What is Identity? The characteristics determining who or what a person or thing is.


What is Identity important? Well, it differentiates between me and the next person. Imagine a world in which we all dress the same, look the same, come up the same ideas and create the same designs; not a world in which I want to belong in. But why is it so important to have my own unique visual handwriting? It defines who I am as an artist and is a direct result of how I interpret the world around me.

I decided to conduct a little experiment of my own today. If I copied the work, specifically floral designs of other artists, would the work look identical or would my visual handwriting create a new story?


Is my identity the marks I make in my art? Is it how I interpret the subject matter through my own two eyes? I thoroughly enjoyed drawing this Tulip/Floral arrangement; it allowed me to expand my mark-making repertoire, which in turn will allow me to become a more experienced and creative artist.  Cabinet (Oak, veneered with marquetry of various woods, copper, pewter, tortoiseshell, horn and lapis lazuli), 1680 – Andre-Charles Boulle. 


I was instantly drawn to this design; having spent nearly all of my childhood spring/summer in my garden,orchards or woodlands abroad, the imagery of apple blossom is synonymous with warmth and magical nature adventures with my Dad. Drawing this allowed me to pour some of my happiness into the drawing in the form of adding a little pink and purple, which strangely in the past I would not consider. Apple/Pirus malus en Peer/Pirus communist, 1905, Lithograph – Theo Nieuwenhuis


I did not want to incorporate the colour from this design, but rather tried to encapsulate the essence of the corolla and large petal size (looking at the WGSN Trend forecast from BUSY BLOOMS). For me, the most important aspect of this exercise was learning which of my own preferred techniques could offer the most dress, unique and new take on a traditional process. For example, I would love to see how COLLAGE could transform this linear drawing into a fully rounded and highly textural design.

What medium would I use for the collage? Could I spend a day creating a varied amount of different exploratory mark-making studies? Could these studies serve as the medium I use to deconstruct and then reconstruct this design?

Spending time utilising the visual handwriting of others has been invaluable; not only have I a new found respect for the creative processes of others, but I have also improved upon my own way of working.


All my life I have crippled by the idea that I cannot draw properly, when in fact I could. My Father, Hugh Thomas, an incredible artists in his own right, has always championed the idea that drawing is representative, and that there is no ‘correct’ way in how we visualise our chosen subject matter.

Today I decided to utilise images I have found within an incredible book, RIJKS MUSEUM AMSTERDAM: BLOEMAN FLOWERS, my Mum recently gave me and try to encapsulate the mark-making and patterns found within so many of the floral observational/representational/stylise studies. Initially trepidation turned into elation when I found that I could create these wonderful lines, patterns and textures mandatory to describe flowers.

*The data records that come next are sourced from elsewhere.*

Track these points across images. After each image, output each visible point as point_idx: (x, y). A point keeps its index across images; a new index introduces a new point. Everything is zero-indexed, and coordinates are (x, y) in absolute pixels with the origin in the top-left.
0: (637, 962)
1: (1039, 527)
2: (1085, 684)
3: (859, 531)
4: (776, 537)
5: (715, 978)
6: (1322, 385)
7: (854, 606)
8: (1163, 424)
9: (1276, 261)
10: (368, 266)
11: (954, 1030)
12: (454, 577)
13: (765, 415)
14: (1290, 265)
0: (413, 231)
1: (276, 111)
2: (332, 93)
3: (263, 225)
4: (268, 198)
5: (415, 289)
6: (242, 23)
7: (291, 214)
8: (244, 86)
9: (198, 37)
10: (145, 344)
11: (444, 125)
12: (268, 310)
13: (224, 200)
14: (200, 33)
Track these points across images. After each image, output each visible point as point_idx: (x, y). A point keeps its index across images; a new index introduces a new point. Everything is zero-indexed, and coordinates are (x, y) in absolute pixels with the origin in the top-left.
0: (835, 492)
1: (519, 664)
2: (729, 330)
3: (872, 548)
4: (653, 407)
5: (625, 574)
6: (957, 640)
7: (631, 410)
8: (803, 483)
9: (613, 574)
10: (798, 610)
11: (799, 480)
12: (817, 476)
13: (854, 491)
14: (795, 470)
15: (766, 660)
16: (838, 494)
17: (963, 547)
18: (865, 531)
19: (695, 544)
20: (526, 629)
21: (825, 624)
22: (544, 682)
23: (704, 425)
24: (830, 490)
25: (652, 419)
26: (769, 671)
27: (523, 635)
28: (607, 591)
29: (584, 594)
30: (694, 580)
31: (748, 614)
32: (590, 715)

Yes, these are only simple continuous line drawings, but I feel they encapsulate the essence of a flower. The next step will be to draw directly from life, so a trip to Aldi to buy some flowers is a must.

I think I will concentrate on drawing ROSES, PEONIES and IRISES.

First of all I have given myself a set of guidelines, which I know will improve my drawing and observational skills:

  1. Keep a regular diary. Write down what I want to achieve, and how I want to achieve it.
  2. Make sure I have the correct materials, in good condition.
  3. Keep collecting interesting material, objects true, photographs, typeface and lettering, and fabrics and materials.
  4. Set up directional lighting, especially if I am undertaking work with texture, pattern , shape and form.
  5. Practice mark-making every day, especially curving and flowing lines.
  6. Look carefully at scale, size and underlying structure.
  7. Proportion is vitally important. Plan out your work, and practice it until it becomes second nature.